WHAT THE TASK REQUIRES: An exact copy of all records is expected, minus the images.

Saved data entries
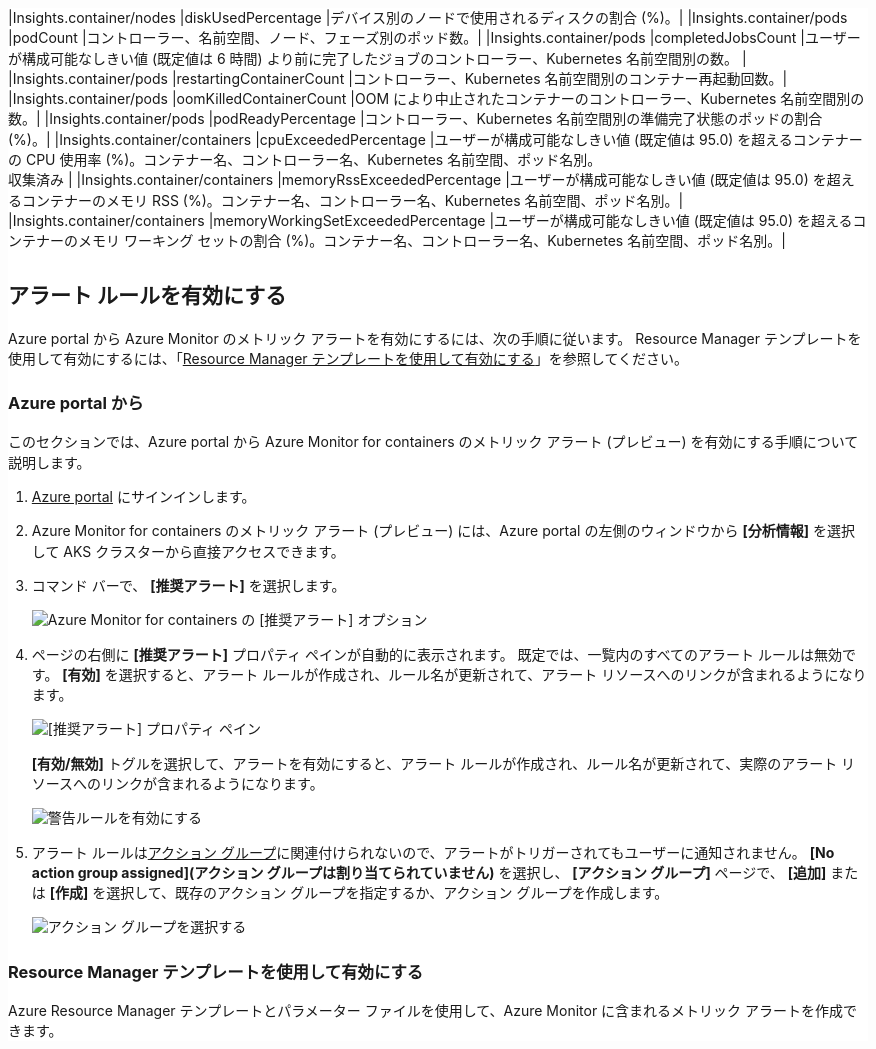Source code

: |Insights.container/nodes |diskUsedPercentage |デバイス別のノードで使用されるディスクの割合 (%)。|
|Insights.container/pods |podCount |コントローラー、名前空間、ノード、フェーズ別のポッド数。|
|Insights.container/pods |completedJobsCount |ユーザーが構成可能なしきい値 (既定値は 6 時間) より前に完了したジョブのコントローラー、Kubernetes 名前空間別の数。 |
|Insights.container/pods |restartingContainerCount |コントローラー、Kubernetes 名前空間別のコンテナー再起動回数。|
|Insights.container/pods |oomKilledContainerCount |OOM により中止されたコンテナーのコントローラー、Kubernetes 名前空間別の数。|
|Insights.container/pods |podReadyPercentage |コントローラー、Kubernetes 名前空間別の準備完了状態のポッドの割合 (%)。|
|Insights.container/containers |cpuExceededPercentage |ユーザーが構成可能なしきい値 (既定値は 95.0) を超えるコンテナーの CPU 使用率 (%)。コンテナー名、コントローラー名、Kubernetes 名前空間、ポッド名別。<br> 収集済み  |
|Insights.container/containers |memoryRssExceededPercentage |ユーザーが構成可能なしきい値 (既定値は 95.0) を超えるコンテナーのメモリ RSS (%)。コンテナー名、コントローラー名、Kubernetes 名前空間、ポッド名別。|
|Insights.container/containers |memoryWorkingSetExceededPercentage |ユーザーが構成可能なしきい値 (既定値は 95.0) を超えるコンテナーのメモリ ワーキング セットの割合 (%)。コンテナー名、コントローラー名、Kubernetes 名前空間、ポッド名別。|

## <a name="enable-alert-rules"></a>アラート ルールを有効にする

Azure portal から Azure Monitor のメトリック アラートを有効にするには、次の手順に従います。 Resource Manager テンプレートを使用して有効にするには、「[Resource Manager テンプレートを使用して有効にする](#enable-with-a-resource-manager-template)」を参照してください。

### <a name="from-the-azure-portal"></a>Azure portal から

このセクションでは、Azure portal から Azure Monitor for containers のメトリック アラート (プレビュー) を有効にする手順について説明します。

1. [Azure portal](https://portal.azure.com/) にサインインします。

2. Azure Monitor for containers のメトリック アラート (プレビュー) には、Azure portal の左側のウィンドウから **[分析情報]** を選択して AKS クラスターから直接アクセスできます。

3. コマンド バーで、 **[推奨アラート]** を選択します。

    ![Azure Monitor for containers の [推奨アラート] オプション](./media/container-insights-metric-alerts/command-bar-recommended-alerts.png)

4. ページの右側に **[推奨アラート]** プロパティ ペインが自動的に表示されます。 既定では、一覧内のすべてのアラート ルールは無効です。 **[有効]** を選択すると、アラート ルールが作成され、ルール名が更新されて、アラート リソースへのリンクが含まれるようになります。

    ![[推奨アラート] プロパティ ペイン](./media/container-insights-metric-alerts/recommended-alerts-pane.png)

    **[有効/無効]** トグルを選択して、アラートを有効にすると、アラート ルールが作成され、ルール名が更新されて、実際のアラート リソースへのリンクが含まれるようになります。

    ![警告ルールを有効にする](./media/container-insights-metric-alerts/recommended-alerts-pane-enable.png)

5. アラート ルールは[アクション グループ](../platform/action-groups.md)に関連付けられないので、アラートがトリガーされてもユーザーに通知されません。 **[No action group assigned]\(アクション グループは割り当てられていません\)** を選択し、 **[アクション グループ]** ページで、 **[追加]** または **[作成]** を選択して、既存のアクション グループを指定するか、アクション グループを作成します。

    ![アクション グループを選択する](./media/container-insights-metric-alerts/select-action-group.png)

### <a name="enable-with-a-resource-manager-template"></a>Resource Manager テンプレートを使用して有効にする

Azure Resource Manager テンプレートとパラメーター ファイルを使用して、Azure Monitor に含まれるメトリック アラートを作成できます。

TASK ANSWER:
Source code

: |Insights.container/nodes |diskUsedPercentage |デバイス別のノードで使用されるディスクの割合 (%)。|
|Insights.container/pods |podCount |コントローラー、名前空間、ノード、フェーズ別のポッド数。|
|Insights.container/pods |completedJobsCount |ユーザーが構成可能なしきい値 (既定値は 6 時間) より前に完了したジョブのコントローラー、Kubernetes 名前空間別の数。 |
|Insights.container/pods |restartingContainerCount |コントローラー、Kubernetes 名前空間別のコンテナー再起動回数。|
|Insights.container/pods |oomKilledContainerCount |OOM により中止されたコンテナーのコントローラー、Kubernetes 名前空間別の数。|
|Insights.container/pods |podReadyPercentage |コントローラー、Kubernetes 名前空間別の準備完了状態のポッドの割合 (%)。|
|Insights.container/containers |cpuExceededPercentage |ユーザーが構成可能なしきい値 (既定値は 95.0) を超えるコンテナーの CPU 使用率 (%)。コンテナー名、コントローラー名、Kubernetes 名前空間、ポッド名別。<br> 収集済み  |
|Insights.container/containers |memoryRssExceededPercentage |ユーザーが構成可能なしきい値 (既定値は 95.0) を超えるコンテナーのメモリ RSS (%)。コンテナー名、コントローラー名、Kubernetes 名前空間、ポッド名別。|
|Insights.container/containers |memoryWorkingSetExceededPercentage |ユーザーが構成可能なしきい値 (既定値は 95.0) を超えるコンテナーのメモリ ワーキング セットの割合 (%)。コンテナー名、コントローラー名、Kubernetes 名前空間、ポッド名別。|

## <a name="enable-alert-rules"></a>アラート ルールを有効にする

Azure portal から Azure Monitor のメトリック アラートを有効にするには、次の手順に従います。 Resource Manager テンプレートを使用して有効にするには、「[Resource Manager テンプレートを使用して有効にする](#enable-with-a-resource-manager-template)」を参照してください。

### <a name="from-the-azure-portal"></a>Azure portal から

このセクションでは、Azure portal から Azure Monitor for containers のメトリック アラート (プレビュー) を有効にする手順について説明します。

1. [Azure portal](https://portal.azure.com/) にサインインします。

2. Azure Monitor for containers のメトリック アラート (プレビュー) には、Azure portal の左側のウィンドウから **[分析情報]** を選択して AKS クラスターから直接アクセスできます。

3. コマンド バーで、 **[推奨アラート]** を選択します。

    ![Azure Monitor for containers の [推奨アラート] オプション](./media/container-insights-metric-alerts/command-bar-recommended-alerts.png)

4. ページの右側に **[推奨アラート]** プロパティ ペインが自動的に表示されます。 既定では、一覧内のすべてのアラート ルールは無効です。 **[有効]** を選択すると、アラート ルールが作成され、ルール名が更新されて、アラート リソースへのリンクが含まれるようになります。

    ![[推奨アラート] プロパティ ペイン](./media/container-insights-metric-alerts/recommended-alerts-pane.png)

    **[有効/無効]** トグルを選択して、アラートを有効にすると、アラート ルールが作成され、ルール名が更新されて、実際のアラート リソースへのリンクが含まれるようになります。

    ![警告ルールを有効にする](./media/container-insights-metric-alerts/recommended-alerts-pane-enable.png)

5. アラート ルールは[アクション グループ](../platform/action-groups.md)に関連付けられないので、アラートがトリガーされてもユーザーに通知されません。 **[No action group assigned]\(アクション グループは割り当てられていません\)** を選択し、 **[アクション グループ]** ページで、 **[追加]** または **[作成]** を選択して、既存のアクション グループを指定するか、アクション グループを作成します。

    ![アクション グループを選択する](./media/container-insights-metric-alerts/select-action-group.png)

### <a name="enable-with-a-resource-manager-template"></a>Resource Manager テンプレートを使用して有効にする

Azure Resource Manager テンプレートとパラメーター ファイルを使用して、Azure Monitor に含まれるメトリック アラートを作成できます。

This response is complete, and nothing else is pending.